초록 열기/닫기 버튼

This essay contextualizes the significance of Oscar Wilde’s social comedy Lady Windermere’s Fan (1892) in the formation of “New Woman” towards the end of the Victorian age. Set in the late nineteenth-century England in which women were rarely visible in public space, the comedy portrays “New Woman” as one who is willing to subvert traditional conception of morality and femininity. Mrs. Erlynne in particular fashions herself as an unconventional type of woman who dares to deviate from accepted cultural norms of the society. The new woman is positioned as the main force of social transformation through the course of action in the play.
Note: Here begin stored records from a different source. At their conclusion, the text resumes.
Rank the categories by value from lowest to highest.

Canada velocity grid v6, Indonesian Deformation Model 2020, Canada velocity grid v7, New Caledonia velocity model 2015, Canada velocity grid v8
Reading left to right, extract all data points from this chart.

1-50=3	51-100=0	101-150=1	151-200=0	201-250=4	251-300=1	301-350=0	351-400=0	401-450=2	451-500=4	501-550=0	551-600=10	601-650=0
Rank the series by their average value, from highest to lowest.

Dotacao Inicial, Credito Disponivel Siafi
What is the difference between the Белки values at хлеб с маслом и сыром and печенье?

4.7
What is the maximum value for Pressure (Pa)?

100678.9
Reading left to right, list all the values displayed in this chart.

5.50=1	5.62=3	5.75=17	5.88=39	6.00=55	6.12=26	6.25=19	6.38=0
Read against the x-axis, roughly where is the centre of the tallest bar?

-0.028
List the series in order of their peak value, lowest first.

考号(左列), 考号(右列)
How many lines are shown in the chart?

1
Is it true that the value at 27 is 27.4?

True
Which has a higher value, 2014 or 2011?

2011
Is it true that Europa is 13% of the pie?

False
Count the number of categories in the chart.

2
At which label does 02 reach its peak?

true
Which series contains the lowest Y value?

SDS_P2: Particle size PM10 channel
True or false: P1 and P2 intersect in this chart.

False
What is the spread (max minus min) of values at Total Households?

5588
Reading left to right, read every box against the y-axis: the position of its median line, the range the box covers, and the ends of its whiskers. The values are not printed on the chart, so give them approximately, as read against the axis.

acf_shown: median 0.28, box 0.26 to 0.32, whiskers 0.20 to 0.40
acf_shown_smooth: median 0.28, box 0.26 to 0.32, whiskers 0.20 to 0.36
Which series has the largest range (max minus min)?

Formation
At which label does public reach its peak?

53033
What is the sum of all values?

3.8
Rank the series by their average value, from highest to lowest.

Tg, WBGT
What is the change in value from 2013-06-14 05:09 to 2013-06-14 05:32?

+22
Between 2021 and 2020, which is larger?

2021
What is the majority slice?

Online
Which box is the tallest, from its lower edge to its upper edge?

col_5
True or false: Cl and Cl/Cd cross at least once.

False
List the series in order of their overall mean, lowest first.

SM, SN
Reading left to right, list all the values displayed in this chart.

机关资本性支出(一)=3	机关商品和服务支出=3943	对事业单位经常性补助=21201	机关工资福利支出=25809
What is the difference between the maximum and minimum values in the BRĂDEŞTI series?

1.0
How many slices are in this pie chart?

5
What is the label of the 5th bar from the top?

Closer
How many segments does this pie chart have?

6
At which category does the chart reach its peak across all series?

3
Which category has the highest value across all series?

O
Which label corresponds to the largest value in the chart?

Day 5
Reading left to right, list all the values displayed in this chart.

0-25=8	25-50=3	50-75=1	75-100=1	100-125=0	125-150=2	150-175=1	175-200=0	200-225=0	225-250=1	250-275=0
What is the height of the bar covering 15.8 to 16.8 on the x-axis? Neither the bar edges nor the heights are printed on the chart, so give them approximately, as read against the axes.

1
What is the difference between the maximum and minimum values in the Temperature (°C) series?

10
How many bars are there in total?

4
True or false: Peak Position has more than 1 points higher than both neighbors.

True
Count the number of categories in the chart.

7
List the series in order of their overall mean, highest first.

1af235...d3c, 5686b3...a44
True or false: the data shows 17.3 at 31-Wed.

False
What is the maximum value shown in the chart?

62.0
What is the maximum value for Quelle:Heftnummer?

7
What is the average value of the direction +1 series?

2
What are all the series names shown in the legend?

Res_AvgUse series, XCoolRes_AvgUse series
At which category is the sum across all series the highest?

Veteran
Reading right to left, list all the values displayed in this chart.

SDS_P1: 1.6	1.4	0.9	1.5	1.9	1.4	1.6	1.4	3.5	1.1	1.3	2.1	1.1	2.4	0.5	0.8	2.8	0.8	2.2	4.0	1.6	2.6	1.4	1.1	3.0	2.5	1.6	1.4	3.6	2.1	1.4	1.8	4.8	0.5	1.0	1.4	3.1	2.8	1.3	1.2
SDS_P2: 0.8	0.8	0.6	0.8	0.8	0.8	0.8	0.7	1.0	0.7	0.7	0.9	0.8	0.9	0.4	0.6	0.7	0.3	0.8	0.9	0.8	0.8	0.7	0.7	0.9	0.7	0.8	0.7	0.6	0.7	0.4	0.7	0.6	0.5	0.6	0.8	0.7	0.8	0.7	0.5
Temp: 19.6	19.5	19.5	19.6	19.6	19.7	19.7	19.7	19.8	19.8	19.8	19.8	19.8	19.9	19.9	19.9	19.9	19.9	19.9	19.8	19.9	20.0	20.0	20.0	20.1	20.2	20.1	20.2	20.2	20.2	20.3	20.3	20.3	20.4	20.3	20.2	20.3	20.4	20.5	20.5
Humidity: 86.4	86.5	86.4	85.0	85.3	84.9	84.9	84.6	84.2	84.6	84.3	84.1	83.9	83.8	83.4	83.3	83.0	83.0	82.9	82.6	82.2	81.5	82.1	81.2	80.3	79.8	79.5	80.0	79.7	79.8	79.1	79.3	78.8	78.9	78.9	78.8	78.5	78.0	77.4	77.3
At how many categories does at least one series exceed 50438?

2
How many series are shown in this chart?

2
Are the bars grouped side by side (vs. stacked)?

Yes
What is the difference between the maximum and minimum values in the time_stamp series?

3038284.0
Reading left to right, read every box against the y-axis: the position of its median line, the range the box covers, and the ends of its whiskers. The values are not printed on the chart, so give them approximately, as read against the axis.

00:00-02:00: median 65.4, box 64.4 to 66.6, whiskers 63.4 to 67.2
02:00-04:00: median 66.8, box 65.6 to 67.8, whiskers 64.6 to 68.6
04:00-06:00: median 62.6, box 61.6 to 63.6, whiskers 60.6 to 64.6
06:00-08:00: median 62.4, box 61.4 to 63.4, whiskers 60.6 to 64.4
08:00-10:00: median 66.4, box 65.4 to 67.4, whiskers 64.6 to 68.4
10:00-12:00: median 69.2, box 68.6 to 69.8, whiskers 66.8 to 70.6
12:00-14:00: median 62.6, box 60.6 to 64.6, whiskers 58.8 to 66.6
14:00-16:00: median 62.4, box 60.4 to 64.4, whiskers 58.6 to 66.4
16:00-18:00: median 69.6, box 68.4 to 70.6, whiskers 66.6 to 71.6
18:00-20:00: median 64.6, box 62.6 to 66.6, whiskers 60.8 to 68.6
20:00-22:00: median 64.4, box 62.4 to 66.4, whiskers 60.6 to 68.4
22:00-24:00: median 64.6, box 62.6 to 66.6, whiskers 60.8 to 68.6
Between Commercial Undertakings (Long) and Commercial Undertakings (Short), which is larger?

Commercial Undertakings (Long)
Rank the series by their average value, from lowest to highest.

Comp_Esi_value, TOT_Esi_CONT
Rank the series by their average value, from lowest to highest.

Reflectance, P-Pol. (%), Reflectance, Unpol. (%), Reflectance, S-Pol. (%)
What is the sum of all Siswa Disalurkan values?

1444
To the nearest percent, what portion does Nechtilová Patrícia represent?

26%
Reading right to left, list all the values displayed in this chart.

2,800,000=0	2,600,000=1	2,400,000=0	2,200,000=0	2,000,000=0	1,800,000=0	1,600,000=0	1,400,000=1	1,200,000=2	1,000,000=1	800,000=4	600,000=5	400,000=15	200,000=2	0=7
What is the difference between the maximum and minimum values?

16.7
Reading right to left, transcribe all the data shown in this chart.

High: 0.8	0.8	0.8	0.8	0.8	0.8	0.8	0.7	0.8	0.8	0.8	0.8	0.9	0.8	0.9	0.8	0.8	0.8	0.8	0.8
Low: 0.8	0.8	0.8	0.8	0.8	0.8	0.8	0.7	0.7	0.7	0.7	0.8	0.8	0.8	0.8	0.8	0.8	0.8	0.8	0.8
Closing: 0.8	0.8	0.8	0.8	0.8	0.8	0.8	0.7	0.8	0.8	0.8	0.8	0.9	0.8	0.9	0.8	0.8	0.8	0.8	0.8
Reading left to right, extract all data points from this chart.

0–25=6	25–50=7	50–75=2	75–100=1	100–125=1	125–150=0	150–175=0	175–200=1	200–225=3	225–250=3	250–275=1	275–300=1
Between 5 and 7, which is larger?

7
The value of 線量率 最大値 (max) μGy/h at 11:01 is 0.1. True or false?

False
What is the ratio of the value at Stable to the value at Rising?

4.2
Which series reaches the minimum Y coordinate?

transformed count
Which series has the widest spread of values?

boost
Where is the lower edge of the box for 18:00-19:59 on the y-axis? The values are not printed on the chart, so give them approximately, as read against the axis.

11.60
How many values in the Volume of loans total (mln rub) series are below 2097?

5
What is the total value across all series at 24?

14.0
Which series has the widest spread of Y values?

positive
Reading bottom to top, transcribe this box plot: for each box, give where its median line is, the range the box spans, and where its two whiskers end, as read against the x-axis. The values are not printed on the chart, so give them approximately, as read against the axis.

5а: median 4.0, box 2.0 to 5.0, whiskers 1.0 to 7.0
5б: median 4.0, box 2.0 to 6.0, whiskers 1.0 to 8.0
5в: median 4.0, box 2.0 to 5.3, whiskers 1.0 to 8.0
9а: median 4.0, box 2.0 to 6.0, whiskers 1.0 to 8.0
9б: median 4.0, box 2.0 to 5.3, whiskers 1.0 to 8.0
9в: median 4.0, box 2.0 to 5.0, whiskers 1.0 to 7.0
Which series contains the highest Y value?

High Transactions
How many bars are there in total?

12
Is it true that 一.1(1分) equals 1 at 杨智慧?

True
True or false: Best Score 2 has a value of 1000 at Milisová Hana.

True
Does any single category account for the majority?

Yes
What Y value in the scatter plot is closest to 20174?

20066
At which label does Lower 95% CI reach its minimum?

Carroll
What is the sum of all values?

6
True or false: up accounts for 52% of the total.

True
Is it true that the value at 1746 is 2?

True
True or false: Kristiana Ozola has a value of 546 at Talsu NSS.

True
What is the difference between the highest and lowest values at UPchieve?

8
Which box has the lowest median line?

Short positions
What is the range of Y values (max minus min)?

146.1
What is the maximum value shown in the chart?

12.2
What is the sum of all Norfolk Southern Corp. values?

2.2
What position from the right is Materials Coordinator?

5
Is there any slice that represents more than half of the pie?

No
By exploring how New Woman has been hardly treated equitably but they try to make their voices heard in the suppressed society, Wilde challenges the social and cultural stereotype of a good woman in the Victorian era. To examine the implication of New Woman proposed in the play, I focus on how Wilde presents his female characters as genuinely new and thereby promotes the qualities of New Woman such as autonomy, self-liberation, and feminine alliance. In so doing, this essay argues that the play exemplifies how Wilde creates a unique position in the course of his struggle for gender equality. That is why the play deserves to draw more scrupulous critical attention, especially because the issues addressed here stay relevant to our society as well as to Wilde’s contemporary audience.